## Data generation

This notebook creates MMLJobDescriptions - configurations for running training and inference based on the MML framework. MMLJobDescriptions may be rendered as bash scripts that contain the commands to start each of the MML experiments to generate the predictions. Alternatively it allows to start jobs via a runner. It suits both cases of a remote (LSF cluster) and local job submission. To run the notebook and the actual experiments one needs to install the MML framework ('mml-core'). In addition, 'mml-data' provides the necessary code to create the data locally. The provided MML plugin for the data splitting tag needs to be installed ('mml-prevalences').

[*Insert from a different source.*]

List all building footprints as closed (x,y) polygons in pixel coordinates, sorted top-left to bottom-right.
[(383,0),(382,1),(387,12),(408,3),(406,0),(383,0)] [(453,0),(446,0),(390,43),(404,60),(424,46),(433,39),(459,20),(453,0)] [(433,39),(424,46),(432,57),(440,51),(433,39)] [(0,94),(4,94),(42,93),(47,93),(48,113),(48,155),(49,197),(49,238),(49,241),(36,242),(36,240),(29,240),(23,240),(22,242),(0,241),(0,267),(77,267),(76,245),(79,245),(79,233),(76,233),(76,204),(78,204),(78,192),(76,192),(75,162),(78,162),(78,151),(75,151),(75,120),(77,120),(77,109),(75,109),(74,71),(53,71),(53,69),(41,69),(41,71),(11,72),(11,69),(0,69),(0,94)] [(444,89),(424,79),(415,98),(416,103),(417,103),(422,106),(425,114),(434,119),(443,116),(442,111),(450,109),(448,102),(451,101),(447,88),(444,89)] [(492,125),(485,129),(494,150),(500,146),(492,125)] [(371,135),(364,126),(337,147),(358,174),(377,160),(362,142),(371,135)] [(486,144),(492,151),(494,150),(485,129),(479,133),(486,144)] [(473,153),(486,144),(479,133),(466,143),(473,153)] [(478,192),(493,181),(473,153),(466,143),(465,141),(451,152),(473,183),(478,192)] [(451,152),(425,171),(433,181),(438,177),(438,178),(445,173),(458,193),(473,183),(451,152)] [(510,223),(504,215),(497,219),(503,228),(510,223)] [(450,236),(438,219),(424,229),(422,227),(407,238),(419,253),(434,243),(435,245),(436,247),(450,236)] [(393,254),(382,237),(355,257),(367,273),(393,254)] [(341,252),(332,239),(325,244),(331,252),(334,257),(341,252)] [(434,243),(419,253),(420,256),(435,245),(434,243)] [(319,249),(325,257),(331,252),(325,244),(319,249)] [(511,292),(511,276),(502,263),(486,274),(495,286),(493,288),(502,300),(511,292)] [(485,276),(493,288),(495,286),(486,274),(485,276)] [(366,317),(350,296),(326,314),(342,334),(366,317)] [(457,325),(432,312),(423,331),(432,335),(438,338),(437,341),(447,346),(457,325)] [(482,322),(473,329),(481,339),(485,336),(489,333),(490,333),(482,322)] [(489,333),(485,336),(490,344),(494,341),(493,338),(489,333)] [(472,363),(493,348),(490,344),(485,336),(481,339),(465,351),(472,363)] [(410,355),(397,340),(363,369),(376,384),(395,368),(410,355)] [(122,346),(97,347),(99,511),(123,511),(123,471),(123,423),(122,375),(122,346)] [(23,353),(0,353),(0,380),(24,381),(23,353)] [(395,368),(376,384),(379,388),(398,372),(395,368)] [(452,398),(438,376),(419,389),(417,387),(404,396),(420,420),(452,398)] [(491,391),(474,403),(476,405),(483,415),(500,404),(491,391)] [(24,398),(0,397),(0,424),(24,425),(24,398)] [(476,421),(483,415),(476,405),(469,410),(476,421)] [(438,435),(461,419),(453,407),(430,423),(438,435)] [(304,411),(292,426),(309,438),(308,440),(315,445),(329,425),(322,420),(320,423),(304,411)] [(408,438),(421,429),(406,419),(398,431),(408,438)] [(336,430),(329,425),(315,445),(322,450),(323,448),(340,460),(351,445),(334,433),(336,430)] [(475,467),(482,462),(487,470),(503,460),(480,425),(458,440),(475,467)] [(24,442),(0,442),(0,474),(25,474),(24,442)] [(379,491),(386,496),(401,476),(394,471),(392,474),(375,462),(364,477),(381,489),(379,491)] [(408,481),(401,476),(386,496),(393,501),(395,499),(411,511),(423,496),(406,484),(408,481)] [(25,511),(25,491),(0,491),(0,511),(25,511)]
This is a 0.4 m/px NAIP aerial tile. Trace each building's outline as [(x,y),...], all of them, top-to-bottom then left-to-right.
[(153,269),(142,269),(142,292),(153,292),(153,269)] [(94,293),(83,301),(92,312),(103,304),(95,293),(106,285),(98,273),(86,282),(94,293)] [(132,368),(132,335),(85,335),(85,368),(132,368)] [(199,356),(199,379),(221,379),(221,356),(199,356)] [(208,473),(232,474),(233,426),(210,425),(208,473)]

All resulting bash scripts will be stored in the "training_scripts" folder.

In [1]:
import copy
import os
from pathlib import Path

import mml.interactive
import pandas as pd
import torch

# initialize interactive MML usage
mml.interactive.init(Path(mml.__file__).parent / 'mml.env')
# import default runner and planning utils
from mml.interactive.loading import get_task_structs
from mml.interactive.planning import MMLJobDescription, SubprocessJobRunner

# if mml-lsf is installed also LSF runner is imported
try:
    from mml_lsf.requirements import LSFSubmissionRequirements
    from mml_lsf.runner import LSFJobRunner

    LSF_AVAILABLE = True
except ImportError:
    LSFSubmissionRequirements = None
    LSFJobRunner = None
    LSF_AVAILABLE = False
# list of tasks used in this study
from prev.data_loading import all_tasks

# setting the necessary paths
current_path = os.getcwd()
DATA_PATH = Path(current_path).parent / 'data'
RESULT_PATH = Path(current_path).parent / 'results'
assert DATA_PATH.exists() and RESULT_PATH.exists()
TRAINING_SCRIPTS_PATH = Path(current_path) / 'training_scripts'
# here we will write out commands
os.chdir(TRAINING_SCRIPTS_PATH)

In [3]:
# Configuration of the experiment system
if LSF_AVAILABLE:
    reqs = LSFSubmissionRequirements(num_gpus=1, vram_per_gpu=11.0, queue='gpu', script_name='mml_0_13.sh')
else:
    reqs = mml.interactive.planning.DefaultRequirements()

## Data preparation

In [4]:
# prepare steps
create_cmds = list()
tag_cmds = list()
pp_cmds = list()
# step one: task creation, download datasets, set up task descriptions
create_cmds.append(MMLJobDescription(prefix_req=reqs, mode='create',
                                     config_options={'task_list': all_tasks}))
# step two: preprocess the data
for t in all_tasks:
    pp_cmds.append(MMLJobDescription(prefix_req=reqs, mode='pp',
                                     config_options={'task_list': [t], 'preprocessing': 'default'}))
# step three: redistribute the splits according to the strategy defined in the mml_plugin
for t in all_tasks:
    tag_cmds.append(MMLJobDescription(prefix_req=reqs, mode='info',
                                      config_options={'task_list': [t], 'tagging.all': '+miccai?1337',
                                                      'preprocessing': 'default'}))
# generate descriptions
mml.interactive.write_out_commands(cmd_list=create_cmds, name='01_create_cmds')
mml.interactive.write_out_commands(cmd_list=pp_cmds, name='02_pp_cmds')
mml.interactive.write_out_commands(cmd_list=tag_cmds, name='03_tag_cmds')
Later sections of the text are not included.